WRITTEN PROBLEM =
Can you put every line from the start of the rows through the line containing "collection date: 1905-04-27", inclusive, into a Markdown table with the columns Line no. and Record text, skipping any blank lines?

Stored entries

:::::

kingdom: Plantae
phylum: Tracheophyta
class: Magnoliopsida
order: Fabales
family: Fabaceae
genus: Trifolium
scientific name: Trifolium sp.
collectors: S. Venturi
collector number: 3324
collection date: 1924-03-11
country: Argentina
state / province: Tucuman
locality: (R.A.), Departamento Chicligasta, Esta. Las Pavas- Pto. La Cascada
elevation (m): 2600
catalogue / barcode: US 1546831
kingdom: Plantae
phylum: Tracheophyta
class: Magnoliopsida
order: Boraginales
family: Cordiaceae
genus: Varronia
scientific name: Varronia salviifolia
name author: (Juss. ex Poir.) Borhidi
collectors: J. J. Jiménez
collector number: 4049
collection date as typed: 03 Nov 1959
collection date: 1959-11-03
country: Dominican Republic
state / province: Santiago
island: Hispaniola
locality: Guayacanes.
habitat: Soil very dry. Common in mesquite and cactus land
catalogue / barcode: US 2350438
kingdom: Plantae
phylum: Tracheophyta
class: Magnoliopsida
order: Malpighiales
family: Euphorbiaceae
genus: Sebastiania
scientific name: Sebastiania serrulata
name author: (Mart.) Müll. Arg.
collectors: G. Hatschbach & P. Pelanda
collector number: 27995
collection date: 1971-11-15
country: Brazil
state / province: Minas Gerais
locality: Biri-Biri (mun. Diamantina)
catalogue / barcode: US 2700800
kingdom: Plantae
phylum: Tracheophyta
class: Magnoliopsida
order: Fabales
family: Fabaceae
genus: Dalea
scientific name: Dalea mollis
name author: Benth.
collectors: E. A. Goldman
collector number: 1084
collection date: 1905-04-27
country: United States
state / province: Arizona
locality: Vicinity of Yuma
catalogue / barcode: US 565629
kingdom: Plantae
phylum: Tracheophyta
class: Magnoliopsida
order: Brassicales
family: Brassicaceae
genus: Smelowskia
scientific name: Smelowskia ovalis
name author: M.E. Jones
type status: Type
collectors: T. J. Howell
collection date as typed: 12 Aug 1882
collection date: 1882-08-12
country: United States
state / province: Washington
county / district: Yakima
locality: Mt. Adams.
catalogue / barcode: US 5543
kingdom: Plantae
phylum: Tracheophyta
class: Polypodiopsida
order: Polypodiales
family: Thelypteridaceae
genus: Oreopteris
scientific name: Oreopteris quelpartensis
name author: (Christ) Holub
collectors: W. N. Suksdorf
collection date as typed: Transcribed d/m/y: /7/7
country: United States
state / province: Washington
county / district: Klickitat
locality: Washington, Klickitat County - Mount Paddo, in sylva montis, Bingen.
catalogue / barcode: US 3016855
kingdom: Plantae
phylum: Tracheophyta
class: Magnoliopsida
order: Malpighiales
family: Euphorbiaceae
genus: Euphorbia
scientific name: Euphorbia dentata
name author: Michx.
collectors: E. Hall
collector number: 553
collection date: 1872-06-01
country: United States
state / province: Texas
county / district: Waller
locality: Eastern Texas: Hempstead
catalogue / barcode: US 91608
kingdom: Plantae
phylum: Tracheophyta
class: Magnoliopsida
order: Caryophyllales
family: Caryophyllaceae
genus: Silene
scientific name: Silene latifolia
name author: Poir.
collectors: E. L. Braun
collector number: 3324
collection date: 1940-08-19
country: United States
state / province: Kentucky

:::::

THE RESULT =
| Line no. | Record text |
|---|---|
| 1 | kingdom: Plantae |
| 2 | phylum: Tracheophyta |
| 3 | class: Magnoliopsida |
| 4 | order: Fabales |
| 5 | family: Fabaceae |
| 6 | genus: Trifolium |
| 7 | scientific name: Trifolium sp. |
| 8 | collectors: S. Venturi |
| 9 | collector number: 3324 |
| 10 | collection date: 1924-03-11 |
| 11 | country: Argentina |
| 12 | state / province: Tucuman |
| 13 | locality: (R.A.), Departamento Chicligasta, Esta. Las Pavas- Pto. La Cascada |
| 14 | elevation (m): 2600 |
| 15 | catalogue / barcode: US 1546831 |
| 16 | kingdom: Plantae |
| 17 | phylum: Tracheophyta |
| 18 | class: Magnoliopsida |
| 19 | order: Boraginales |
| 20 | family: Cordiaceae |
| 21 | genus: Varronia |
| 22 | scientific name: Varronia salviifolia |
| 23 | name author: (Juss. ex Poir.) Borhidi |
| 24 | collectors: J. J. Jiménez |
| 25 | collector number: 4049 |
| 26 | collection date as typed: 03 Nov 1959 |
| 27 | collection date: 1959-11-03 |
| 28 | country: Dominican Republic |
| 29 | state / province: Santiago |
| 30 | island: Hispaniola |
| 31 | locality: Guayacanes. |
| 32 | habitat: Soil very dry. Common in mesquite and cactus land |
| 33 | catalogue / barcode: US 2350438 |
| 34 | kingdom: Plantae |
| 35 | phylum: Tracheophyta |
| 36 | class: Magnoliopsida |
| 37 | order: Malpighiales |
| 38 | family: Euphorbiaceae |
| 39 | genus: Sebastiania |
| 40 | scientific name: Sebastiania serrulata |
| 41 | name author: (Mart.) Müll. Arg. |
| 42 | collectors: G. Hatschbach & P. Pelanda |
| 43 | collector number: 27995 |
| 44 | collection date: 1971-11-15 |
| 45 | country: Brazil |
| 46 | state / province: Minas Gerais |
| 47 | locality: Biri-Biri (mun. Diamantina) |
| 48 | catalogue / barcode: US 2700800 |
| 49 | kingdom: Plantae |
| 50 | phylum: Tracheophyta |
| 51 | class: Magnoliopsida |
| 52 | order: Fabales |
| 53 | family: Fabaceae |
| 54 | genus: Dalea |
| 55 | scientific name: Dalea mollis |
| 56 | name author: Benth. |
| 57 | collectors: E. A. Goldman |
| 58 | collector number: 1084 |
| 59 | collection date: 1905-04-27 |